I redefine the weights applied to each category arbitrarily. This may be open to criticism, but it's a matter of
differentiating the importance of each of the metrics in relation to the others. In my opinion, it's important not to
 put them on an equal basis. The level are :

1. **Negligible**: no coefficient applied
2. **Low Importance**: weight multiplied by 2
3. **Average Importance**: weight multiplied by 3
4. **High Importance**: weight multiplied by 4

In [None]:
# Negligible
new_w_cha = w_cha
new_w_eng = w_eng

# Low
new_w_rea = w_rea * 2
new_w_sho = w_sho * 2

# Mid
new_w_pla = w_pla * 3
new_w_pro = w_pro * 3

# Important
new_w_pop = w_pop * 4
new_w_str = w_str * 4

# Store them as DF
new_weights_dict = {'pwr_cha': new_w_cha,
                    'pwr_eng': new_w_eng,
                    'pwr_pla': new_w_pla,
                    'pwr_pop': new_w_pop,
                    'pwr_pro': new_w_pro,
                    'pwr_rea': new_w_rea,
                    'pwr_sho': new_w_sho,
                    'pwr_str': new_w_str}

new_weights = pd.DataFrame.from_dict(new_weights_dict, orient='index')
new_weights

### Merging all data

In [None]:
pr_cha.rename({'PWR': 'pwr_cha'}, axis=1, inplace=True)
pr_eng.rename({'PWR': 'pwr_eng'}, axis=1, inplace=True)
pr_pla.rename({'PWR': 'pwr_pla'}, axis=1, inplace=True)
pr_pop.rename({'PWR': 'pwr_pop'}, axis=1, inplace=True)
pr_pro.rename({'PWR': 'pwr_pro'}, axis=1, inplace=True)
pr_rea.rename({'PWR': 'pwr_rea'}, axis=1, inplace=True)
pr_sho.rename({'PWR': 'pwr_sho'}, axis=1, inplace=True)
pr_str.rename({'PWR': 'pwr_str'}, axis=1, inplace=True)

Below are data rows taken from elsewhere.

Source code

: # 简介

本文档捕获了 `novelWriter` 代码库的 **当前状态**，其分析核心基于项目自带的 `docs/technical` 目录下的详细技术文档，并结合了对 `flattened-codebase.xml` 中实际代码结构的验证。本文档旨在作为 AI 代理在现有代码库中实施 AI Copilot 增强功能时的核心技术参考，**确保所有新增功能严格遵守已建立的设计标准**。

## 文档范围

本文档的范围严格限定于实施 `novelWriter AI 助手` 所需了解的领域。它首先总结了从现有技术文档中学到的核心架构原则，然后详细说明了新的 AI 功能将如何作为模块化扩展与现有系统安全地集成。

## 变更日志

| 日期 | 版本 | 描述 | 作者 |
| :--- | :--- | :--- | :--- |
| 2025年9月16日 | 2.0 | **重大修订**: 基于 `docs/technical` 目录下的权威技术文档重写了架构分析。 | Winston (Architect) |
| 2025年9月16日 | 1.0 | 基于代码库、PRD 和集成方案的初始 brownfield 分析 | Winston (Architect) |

all_data = pd.concat([pr_cha[general_field + ['pwr_cha']],
                      pr_eng.iloc[:,-1:],
                      pr_pla.iloc[:,-1:],
                      pr_pop.iloc[:,-1:],
                      pr_pro.iloc[:,-1:],
                      pr_rea.iloc[:,-1:],
                      pr_sho.iloc[:,-1:],
                      pr_str.iloc[:,-1:]], axis=1)

all_data

In [None]:
global_pr = all_data[all_data.columns.difference(general_field)].dot(new_weights) / new_weights.sum()

power_ranking = (pd.concat((all_data, global_pr), axis=1)
                 .rename({0: 'PWR'}, axis=1)
                 .sort_values('PWR', ascending=False)
                 .reset_index(drop=True))

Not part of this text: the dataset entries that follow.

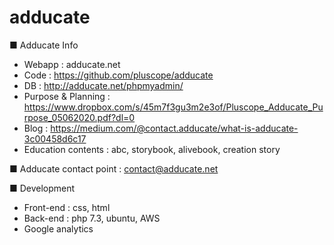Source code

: # adducate


■ Adducate Info 
- Webapp : adducate.net 
- Code : https://github.com/pluscope/adducate
- DB : http://adducate.net/phpmyadmin/
- Purpose & Planning : https://www.dropbox.com/s/45m7f3gu3m2e3of/Pluscope_Adducate_Purpose_05062020.pdf?dl=0
- Blog : https://medium.com/@contact.adducate/what-is-adducate-3c00458d6c17
- Education contents : abc, storybook, alivebook, creation story

■ Adducate contact point
: contact@adducate.net

■ Development
- Front-end : css, html
- Back-end : php 7.3, ubuntu, AWS
- Google analytics 



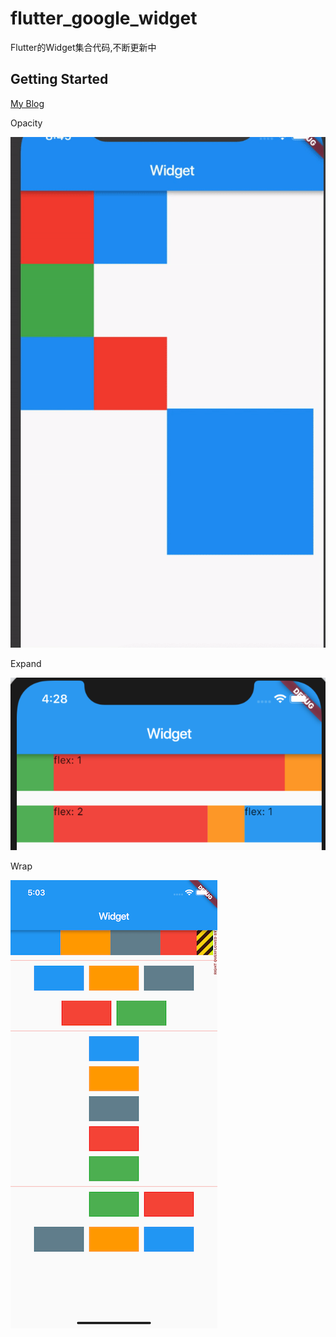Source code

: # flutter_google_widget

Flutter的Widget集合代码,不断更新中

## Getting Started

[My Blog](http://fultterliker.com)


Opacity

![Opacity](https://raw.githubusercontent.com/dlgchg/flutter_google_widgets/master/screenshots/opacity.gif)

Expand

![Expand](https://raw.githubusercontent.com/dlgchg/flutter_google_widgets/master/screenshots/expanded_1.png)

Wrap

![Wrap](https://raw.githubusercontent.com/dlgchg/flutter_google_widgets/master/screenshots/warp_1.png)
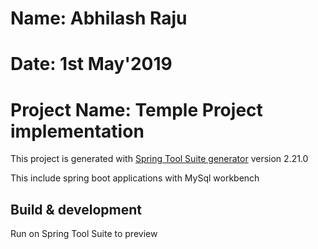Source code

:# Name: Abhilash Raju
# Date: 1st May'2019
# Project Name: Temple Project implementation

This project is generated with [Spring Tool Suite generator](https://github.com/abhilashraju1/springBootTempleApplication.git)
version 2.21.0

This include spring boot applications with MySql workbench

## Build & development

Run on Spring Tool Suite to preview

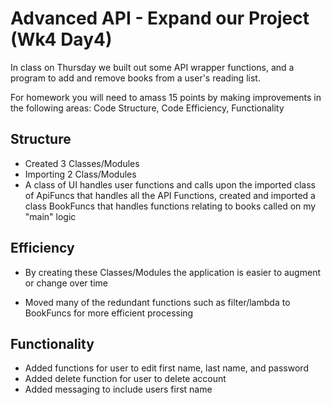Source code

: # Advanced API - Expand our Project (Wk4 Day4)

In class on Thursday we built out some API wrapper functions, and a program to add and remove books from a user's reading list.

For homework you will need to amass 15 points by making improvements in the following areas:
Code Structure, Code Efficiency, Functionality
## Structure

* Created 3 Classes/Modules
* Importing 2 Class/Modules
* A class of UI handles user functions and calls upon the imported class of ApiFuncs that handles all the API Functions, created and imported a class BookFuncs that handles functions relating to books called on my "main" logic

## Efficiency

* By creating these Classes/Modules the application is easier to augment or change over time

* Moved many of the redundant functions such as filter/lambda to BookFuncs for more efficient processing 
## Functionality
* Added functions for user to edit first name, last name, and password
* Added delete function for user to delete account
* Added messaging to include users first name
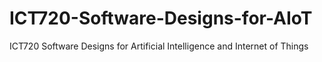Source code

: # ICT720-Software-Designs-for-AIoT
 ICT720 Software Designs for  Artificial Intelligence and Internet of Things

power_ranking.PWR = power_ranking.PWR.round(4)
power_ranking

In [None]:
bar_power_ranking = plot_bar(dataframe=power_ranking.head(20),
                      x='songstats_title',
                      y='PWR',
                      title='GLOBAL POWER RANKING 2024 (Top 20)',
                      x_label='Track',
                      y_label='Power',
                      col_range=(power_ranking.PWR.min(), power_ranking.PWR.max()))

bar_power_ranking.show()

In [None]:
power_ranking[['songstats_id', 'PWR', 'title']].to_csv('../data/power_ranking_2024.csv', index=False, encoding='utf-8')